Je tenais à voir le dernier Malick avant de dresser ma liste des meilleurs films de cette année. J’y croyais. Mais je m’y suis beaucoup ennuyé. Et plus qu’un simple ennui – qui peut parfois s’avérer agréable – c’est surtout l’incompréhension qui a dominé. Si la déception est grande, il y a malgré tout, de beaux motifs de satisfaction.


 Ce qu’on retient c’est l’histoire vraie de cet homme, Franz Jägerstatter, ce paysan autrichien / christ anonyme qui refusa de porter allégeance à Hitler, jusqu’à en mourir. Son acte de résistance aussi lumineux qu’insensé. Et Malick a le culot et l’humilité de ne pas créer de suspense là-dessus, tant on comprend très vite que le personnage (et le couple) ne dérogera pas à son principe. C’est très beau. Mais il faut attendre la troisième heure pour pleinement l’apprécier, quand le nœud dramatique y devient plus intense, resserré, canalisé jusqu’à ce carton final et cette magnifique citation de Georges Eliott qui éclaire à la fois les motivations du film, l’étrangeté de son titre et me fait oublier que je me suis beaucoup trop ennuyé.
Avant cela, outre l’ennui, je me suis retrouvé confronté à de la circonspection permanente. Une sorte de syndrome Cold war qui aurait fusionné avec le syndrome Lincoln. Aucun lien entre Pawlikowski, Spielberg & Malick, évidemment, ça n’engage que moi et mon désarroi face à chacun de leurs films suscités. C’est aussi qu’il y a beaucoup trop de musique, de contre-plongée, de caméra au sol. Il y a trop de plans, de manière générale. Trop de grand-angle aussi : On n’est parfois pas loin du point Lanthimos, avec ce fisheye dégoûtant. Bref, du seul point de vue formel c’est un carnage. Puis passé une heure, on s’y fait. Aussi parce que cet étalage a toujours fait partie du cinéma de Terrence Malick.
On s’y fait car il y a un vertige.
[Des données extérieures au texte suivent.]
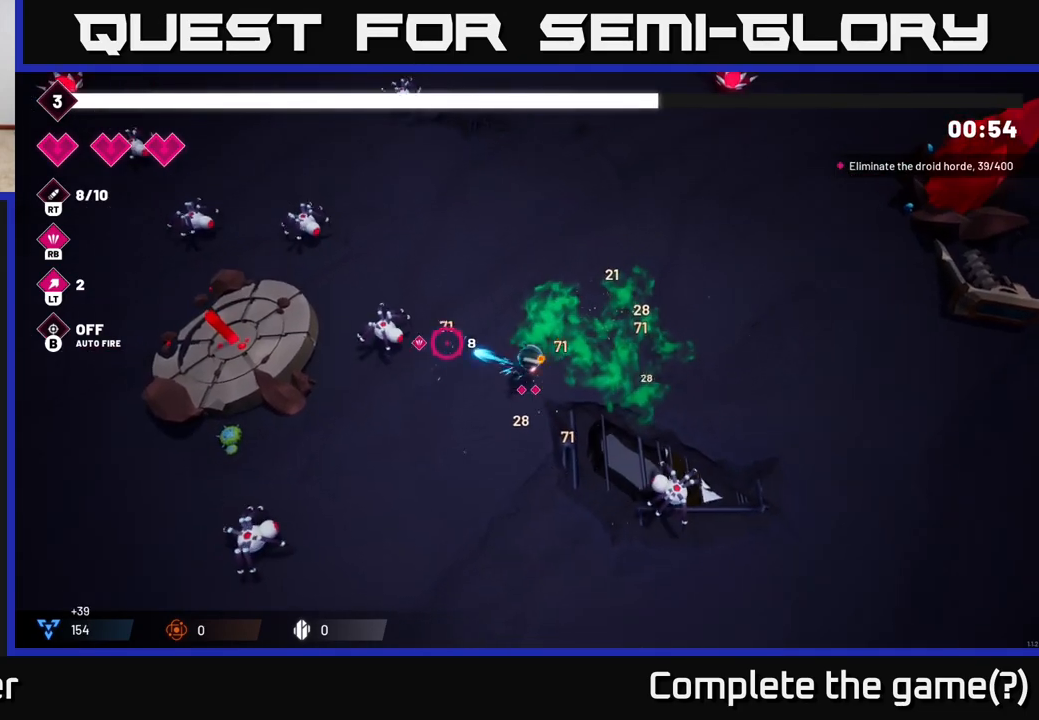
{"buttons": ["R2"], "left_stick": "up-left", "right_stick": "up-left", "events": [[183, "R2", "up"], [183, "right_stick", "up-left"], [383, "R2", "down"]]}
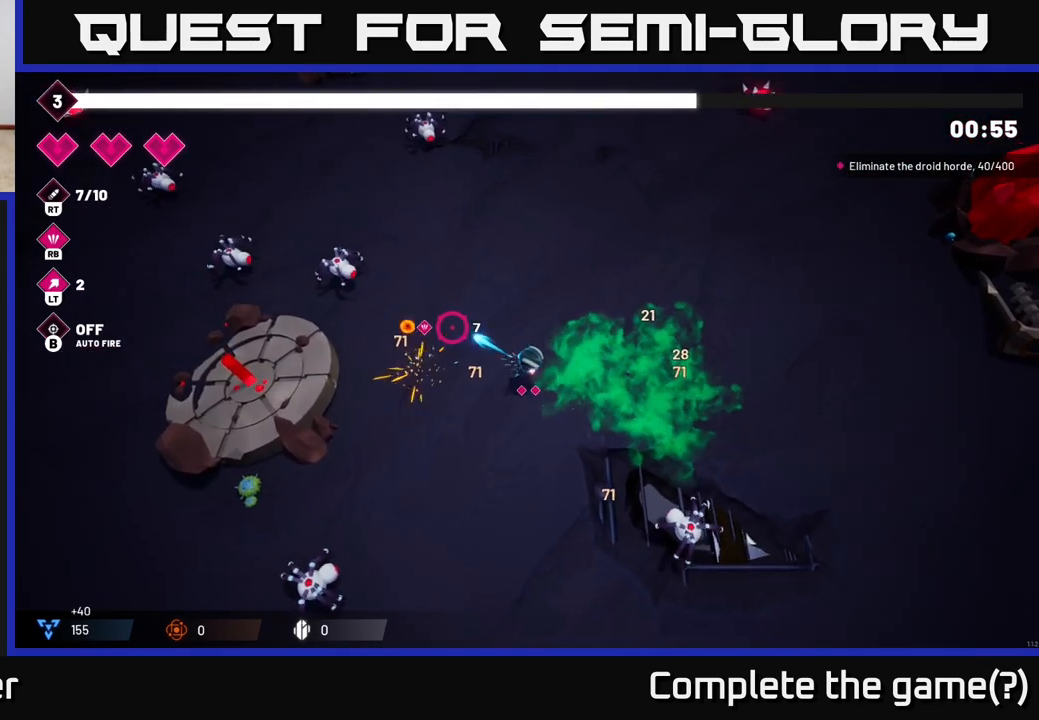
{"buttons": [], "left_stick": "up", "right_stick": "up-left", "events": [[133, "left_stick", "up"], [483, "R2", "up"]]}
Dans l’amour éperdu de ce personnage, son incompréhension éternelle, ce besoin de rester accroché à un idéal qui prend évidemment des allures de mise en abyme tant on pourrait y voir l’évolution du cinéma de Malick qui n’aura cessé d’expérimenter et qui semble (enfin) dire que ça lui aura permis de revenir à ce qu’il sait faire de mieux : Narrer. Déployer une envergure de récit tout en restant dans un écrin très intime. Et le film est en effet dénudé. C’est une fresque rabougrie. Qui embrase l’Histoire, jusqu’à disséminer (et même s’ouvrir sur) des vidéos d’archives de 1940, tout en préférant filmer un village, la terre, les hommes et les femmes qui travaillent dans les champs, le puits, à la traite, les suivre en train de nettoyer une église, ramasser des pommes de terre, faucher les blés, polir les faux. Les gens qui travaillent, Malick le filme bien. Le bruit du matériel, Malick le rend bien. C’est la beauté (la merveille ?) qui s’écroule sous le poids terrible du monde. « The world is stronger » dit Franziska, un moment donné.
Il manque l’immersion, pour moi. Je n’ai pas tout de suite su d’où ça provenait. Puis j’ai compris : C’est d’abord un souci d’interprétation, je les trouve tous deux un peu trop amorphes dans leur jeu, non loin du couple Affleck / Kurylenko dans To the wonder. Mais c’est surtout un problème de langue. J’aime bien l’idée que le couple parle une autre langue. Mais pourquoi l’anglais ? Ça m’a gêné. Surtout que l’allemand n’est pas très bien mis en valeur, « l’allemand qui n’est pas sous-titré » je veux dire : Celui qui rassemble les cris des officiers et les insultes des villageois. Pourquoi l’allemand est si terrifiant et l’anglais si rassurant ? Pourquoi l’anglais, tout simplement ? C’est sans doute trop bavard aussi, globalement. Ça m’a rappelé le douloureux Silence, de Scorsese.
Et pourtant c’est du pur Malick. Je l’ai tant aimé, ce Malick-là. Celui, plus narratif, qui aura notamment offert les deux pièces d’or que sont La ligne rouge & Le nouveau monde. Je ne l’ai certes pas entièrement retrouvé mais j’ai l’impression que « mon » Malick est sur la bonne voie. Car il y a du fond, donc le film continue de « travailler » après la projection. Knight of cups, c’était différent, tant il misait sur sa capacité de fascination instantanée. Ça ne marchait pas sur moi, mais j’y voyais d’éparses fulgurances. Là je suis tout aussi désarçonné, mais il me reste du fond et notamment cette citation sur laquelle le film s’évapore. Il me reste une magnifique utilisation de la symphonie de Gorecki. Il me reste ce dernier échange amoureux :

« You understand ?



  • Do what is right »


    Il me reste suffisamment de belles choses pour considérer que c’est un beau film. Son meilleur depuis The tree of life. Mais j’imaginais tellement retrouver la magie et l’émotion du Nouveau monde, j’aurais aimé ne pas voir le temps passer, ne pas être dérangé par des partis pris (formel, essentiellement). Du coup, si j’ai versé ma petite larme quand on entend Gorecki, j’aurais aimé être ému un peu plus tôt.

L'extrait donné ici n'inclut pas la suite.